The Central Park Conservancy, and some backstory.
Founded in 1980 following Central Park’s decline in the 1960s and 1970s, it was initially devoted to fundraising for projects that concerned the park’s restoration and improvement. It took on the management duties of the park in 1998. Since then, over the past 30 years, the Central Park Conservancy has invested nearly a billion dollars towards the restoration and enhancement of the park.
With an endowment of $200 million, primarily consisting of contributions from residents, corporations, and foundations, it provides 75% of the park’s $65 million yearly operating budget. It’s also responsible for all the basic care of Central Park and has historically provided maintenance support and training programs for other public parks in New York City.
In recent years.
The past two to five years have seen a majority of renovation projects pop up, some of them with funding of over $100 million, and today we’ll be talking about a bunch of them.

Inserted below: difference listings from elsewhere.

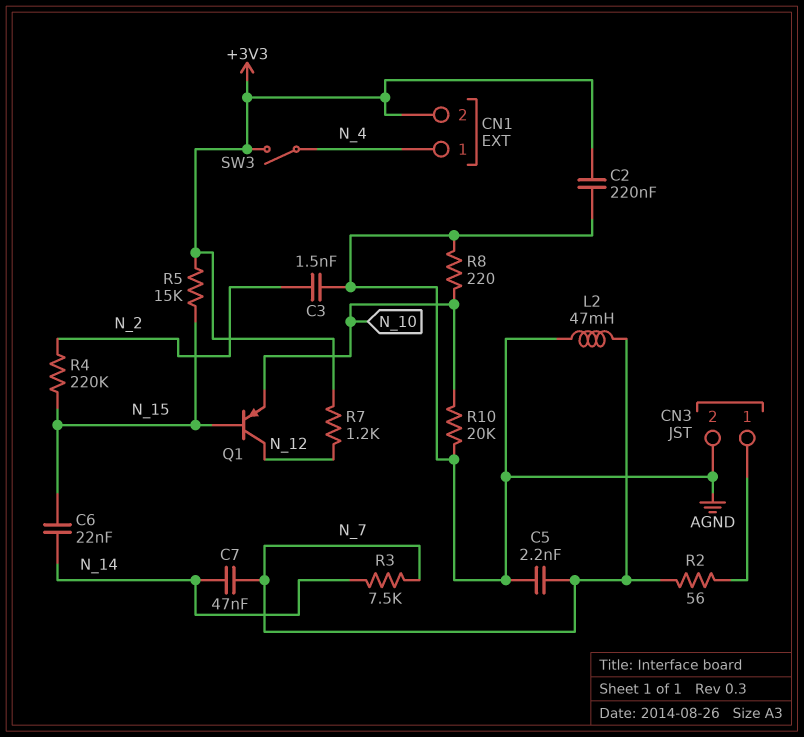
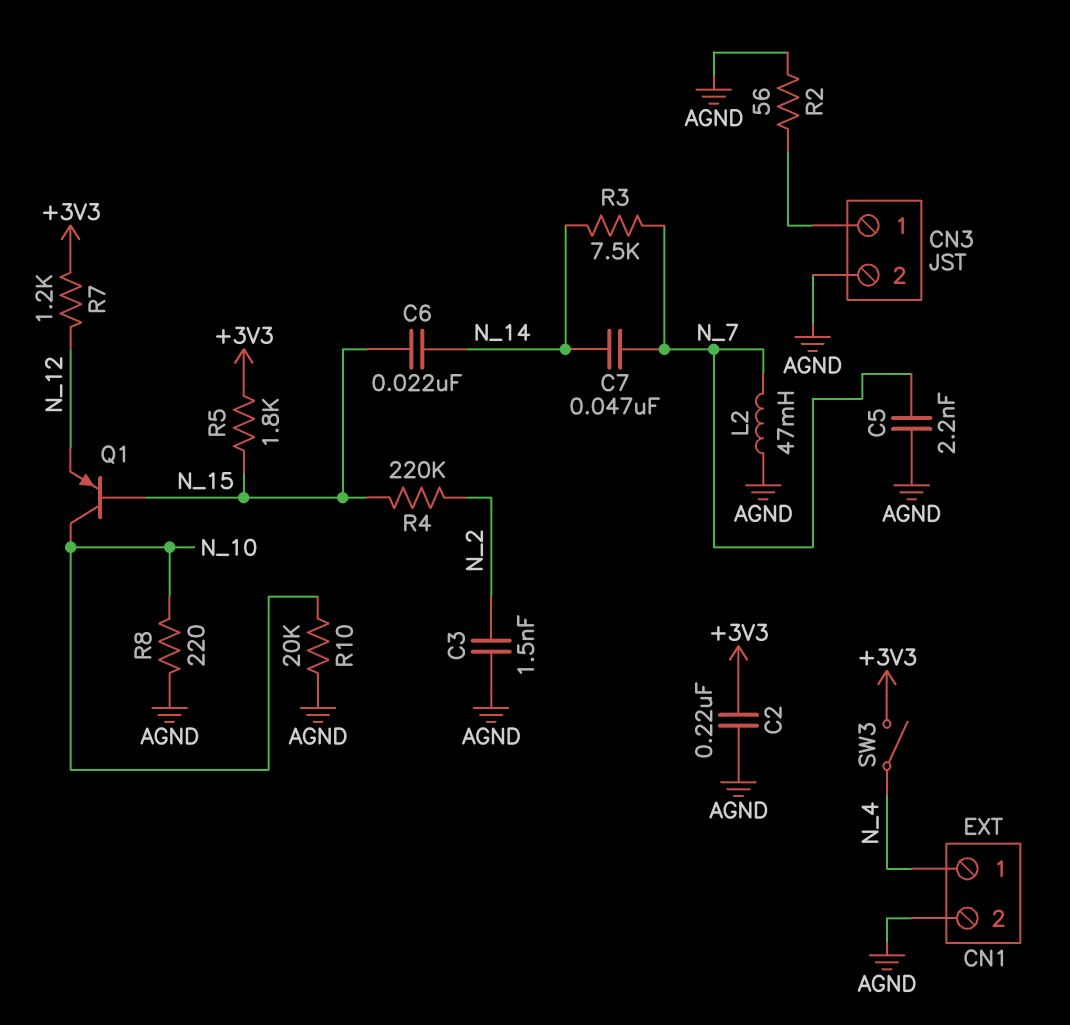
CN1 pin 2: +3V3 -> AGND
Q1: PNP (B N_15, C N_12, E N_10) -> PNP (B N_15, C N_10, E N_12)
R2: 56 (CN3/1, N_7) -> 56 (AGND, CN3/1)
R5: 15k (+3V3, N_15) -> 1.8k (+3V3, N_15)

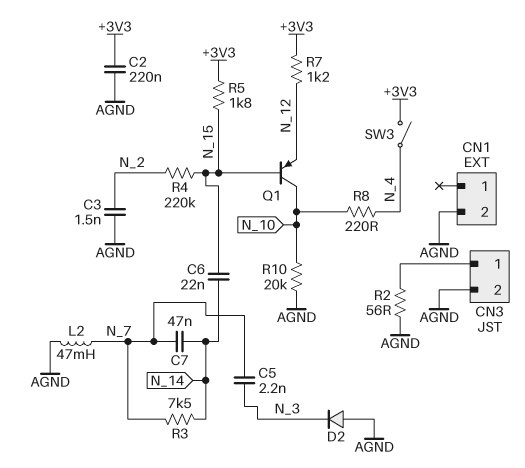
C5: 2.2nF (AGND, N_7) -> 2.2nF (N_3, N_7)
CN1 pin 1: N_4 -> none
D2: none -> diode (A AGND, K N_3)
R8: 220 (AGND, N_10) -> 220 (N_4, N_10)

The most popular entrance to the Park, the Southwest Corner
Situated by the Merchants’ Gate, the Southwest Corner is the most visited way into Central Park with over 4 million visitors annually (accounting for 10% of the Park’s total visitors!)
The scope of the renovation project covers roughly 12 acres between the Park’s perimeter and the Drive, from Central Park South and Seventh Avenue to Central Park West and 66th street. The project’s work fell into 3 categories: landscape, perimeter, and comfort station.
Landscape-wise, the irrigation infrastructure responsible for keeping the lawns ever so green was expanded, the paths and drainage were reconstructed. The project also aimed to plant small specimen trees and add new site furnishings such as benches and drinking fountains.
As far as the perimeter goes, the renovation was all about accessibility. Pedestrian ramps were created, new benches were installed and the existing pavements and curbs were replaced.
The comfort station, which includes men’s and women’s restrooms, had not been touched since 1980. It would be closed in winter due to the lack of heating. Work on it included upgrading all the infrastructure (mechanical, electrical, plumbing), repairing water damage, making the restroom accessible to people with disabilities, and restoring the stone exterior.
The up-and-coming Conservatory Garden restoration.
Originally planned to be an arboretum by the park’s planners Fredrick Law Olmsted and Calvert Vaux, the site was initially a nursery for growing plants for the Park. By the late 1880s, greenhouses were built on-site, followed shortly by a glass conservatory (the origin of the garden’s name). Having fallen into disrepair, it was demolished in the 1930s and the six-acre outdoor garden was designed and built.
The first significant restoration since 1983, the project aims to improve the hardscapes of the Garden. It will include creating universal accessibility by converting stairs to ramps, restoring the distinctive bluestone pavements, upgrading infrastructure and modernizing fountain systems, improving drainage, and ensuring all parts of the Garden meet code requirements.
The Lasker pool and rink revamp
The northern end of Central Park that surrounds Harlem Meer is in for a treat. The $150 million plan calls for restoring the landscape surrounding the Harlem Meer, as well as building a new recreational facility with a new pool and rink.
The Lasker Rink and the pool were built in 1966 and currently acts as a concrete barrier between the Meer and the newly restored ravine. The renovation project includes removing the barrier and slightly moving the pool to allow the waterway that runs through the ravine to flow into the Meer.
A boardwalk will be built across several small islands and the freshwater marsh where the waterway flows into the lake, allowing for nature education programming including fishing, canoeing, and wildlife observation.
The design-led by the park’s chief landscape architect Christopher J. Nolan, Susan T. Rodriguez Architecture Design, and Mitchell Giurgola—aims to continue with the park’s tradition of creating spaces that connect its architecture to its landscape.